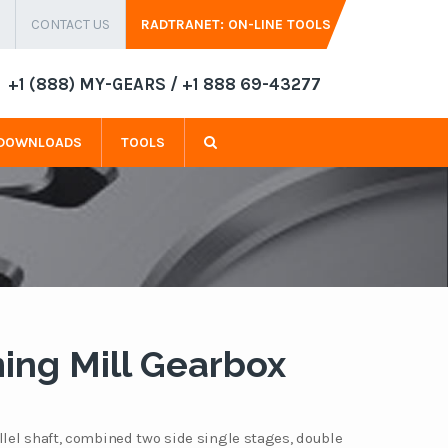
CONTACT US
RADTRANET: ON-LINE TOOLS
+1 (888) MY-GEARS / +1 888 69-43277
DOWNLOADS
TOOLS
ing Mill Gearbox
llel shaft, combined two side single stages, double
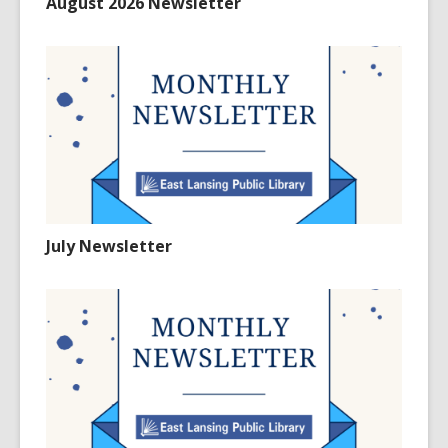
August 2026 Newsletter
July Newsletter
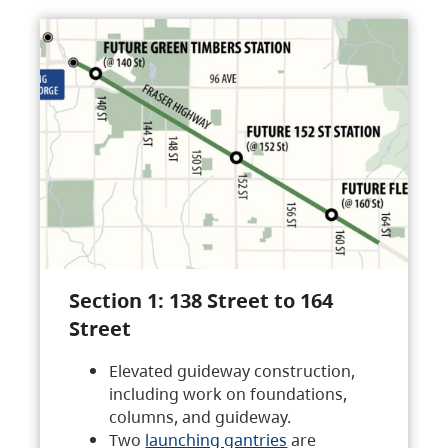
Section 1: 138 Street to 164
Street
Elevated guideway construction,
including work on foundations,
columns, and guideway.
Two
launching gantries
are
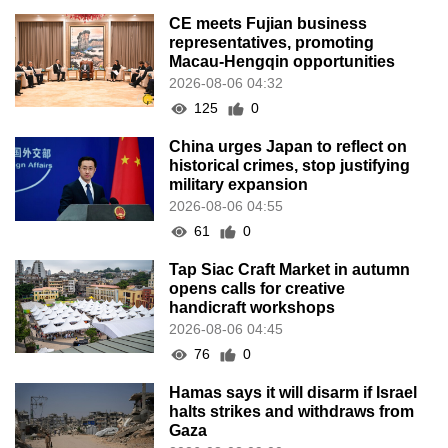
CE meets Fujian business
representatives, promoting
Macau-Hengqin opportunities
2026-08-06 04:32
125
0
China urges Japan to reflect on
historical crimes, stop justifying
military expansion
2026-08-06 04:55
61
0
Tap Siac Craft Market in autumn
opens calls for creative
handicraft workshops
2026-08-06 04:45
76
0
Hamas says it will disarm if Israel
halts strikes and withdraws from
Gaza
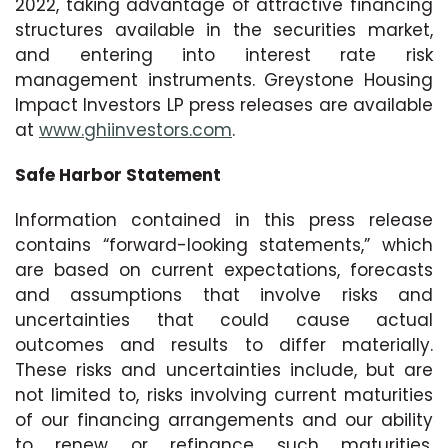
2022, taking advantage of attractive financing
structures available in the securities market,
and entering into interest rate risk
management instruments. Greystone Housing
Impact Investors LP press releases are available
at
www.ghiinvestors.com
.
Safe Harbor Statement
Information contained in this press release
contains “forward-looking statements,” which
are based on current expectations, forecasts
and assumptions that involve risks and
uncertainties that could cause actual
outcomes and results to differ materially.
These risks and uncertainties include, but are
not limited to, risks involving current maturities
of our financing arrangements and our ability
to renew or refinance such maturities,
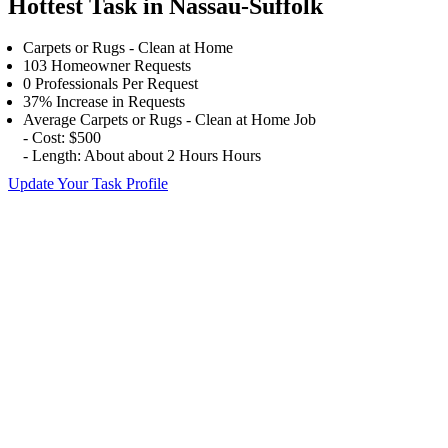
Hottest Task in Nassau-Suffolk
Carpets or Rugs - Clean at Home
103 Homeowner Requests
0 Professionals Per Request
37% Increase in Requests
Average Carpets or Rugs - Clean at Home Job
- Cost: $500
- Length: About about 2 Hours Hours
Update Your Task Profile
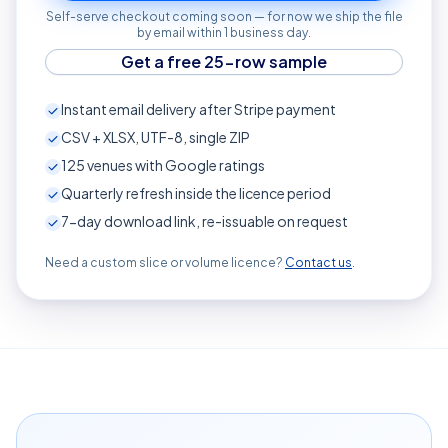
Self-serve checkout coming soon — for now we ship the file
by email within 1 business day.
Get a free 25-row sample
Instant email delivery after Stripe payment
CSV + XLSX, UTF-8, single ZIP
125
venues with Google ratings
Quarterly refresh inside the licence period
7-day download link, re-issuable on request
Need a custom slice or volume licence?
Contact us
.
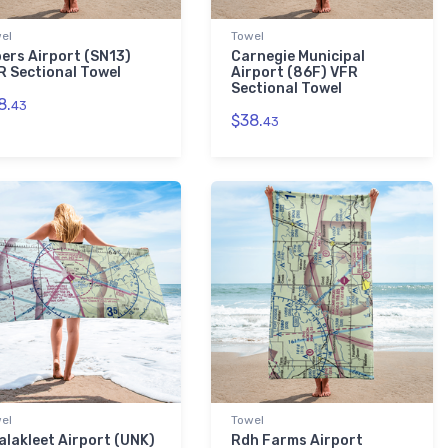
el
Towel
bers Airport (SN13)
Carnegie Municipal
R Sectional Towel
Airport (86F) VFR
Sectional Towel
8.
43
$38.
43
el
Towel
alakleet Airport (UNK)
Rdh Farms Airport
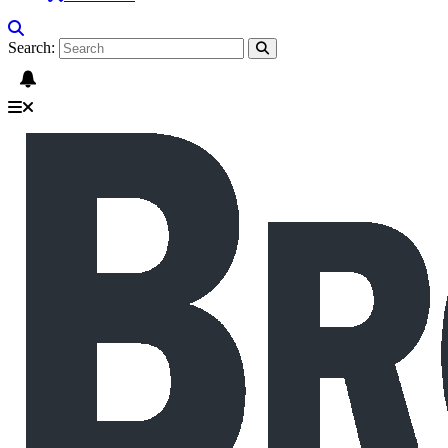
Search:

•••••

Task to complete:
Show every line in the material above that contains the word "licence", copying each one word for word.

Solution for this task:
Quarterly refresh inside the licence period
Need a custom slice or volume licence?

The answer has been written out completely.